Review of Heartstone

Heartstone (2016)
9/10
Devastating
25 April 2019
Warning: Spoilers
I think the defining characteristic of this work is the realism of the interaction between the kids, the subtle signs that neither them nor us can fully decipher. Furtive looks, lost stares, quick touches, silences awaiting for a sign of clarification, inexplicable jealousy, sudden rage or desperation, sense of infinite powerlessness...

The plot might be clear and obvious, as others have noted, but these kids don't march through their destiny, they grope in the dark. They are mostly silent, yet their actions and gestures speak volumes. The director doesn't put our truths in their mouths.

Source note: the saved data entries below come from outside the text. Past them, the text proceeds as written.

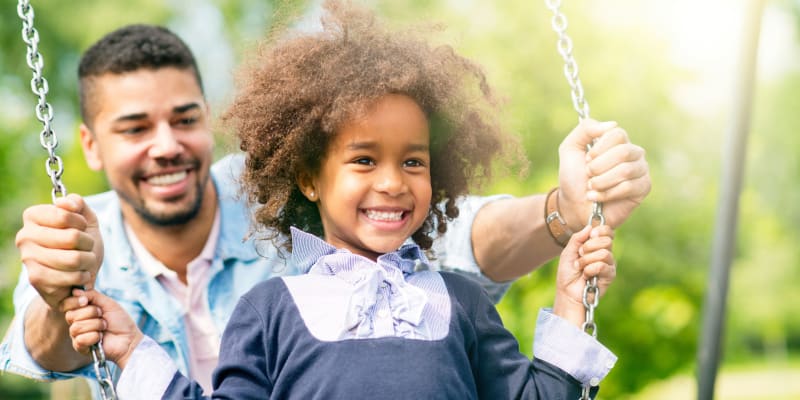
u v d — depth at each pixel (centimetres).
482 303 200
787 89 1204
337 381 175
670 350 626
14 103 836
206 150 287
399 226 190
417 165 194
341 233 196
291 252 219
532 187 566
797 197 1238
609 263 193
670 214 646
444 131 212
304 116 201
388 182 188
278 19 228
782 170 1229
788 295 1278
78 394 707
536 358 192
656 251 637
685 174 685
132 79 282
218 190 292
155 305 280
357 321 181
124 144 281
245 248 284
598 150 196
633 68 641
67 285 192
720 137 686
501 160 233
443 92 205
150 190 281
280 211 215
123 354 195
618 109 625
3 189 755
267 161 210
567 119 602
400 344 180
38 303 229
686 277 634
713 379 362
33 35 203
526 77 620
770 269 1238
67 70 838
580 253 196
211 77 799
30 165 795
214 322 282
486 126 225
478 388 193
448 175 223
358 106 189
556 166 601
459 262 272
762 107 1199
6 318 773
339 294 187
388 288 188
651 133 650
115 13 783
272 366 183
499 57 621
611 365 188
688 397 999
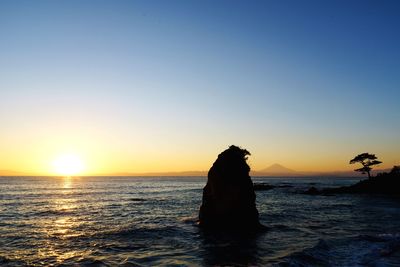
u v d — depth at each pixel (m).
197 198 65.12
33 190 87.81
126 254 20.14
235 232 27.45
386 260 18.48
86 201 57.81
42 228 29.45
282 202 58.44
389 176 85.88
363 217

Yet everyone watching can re-live the kids' feelings as their own: the ambiguity produces a self-identification so complete as to be excruciating like a transmutation. It's hard to explain how catarthic and exhausting it was to watch this film. Towards the end, at every scene the director kept hammering me. The final scene is open-ended, but tells us that there is a future and life goes on.

Only the adults are explicit signs of what the kids fear and cannot name: oldness and loneliness, rejection of the foreigner, violence against the different, selfish exploitation of the other.

Some words too much are spoken, some others do not manage to get out, screams emerge. Only the artist sister has the courage and the good sense to say aloud the truth.

But in the end, even the "ugliest" and rejected fish finds its waters to live again.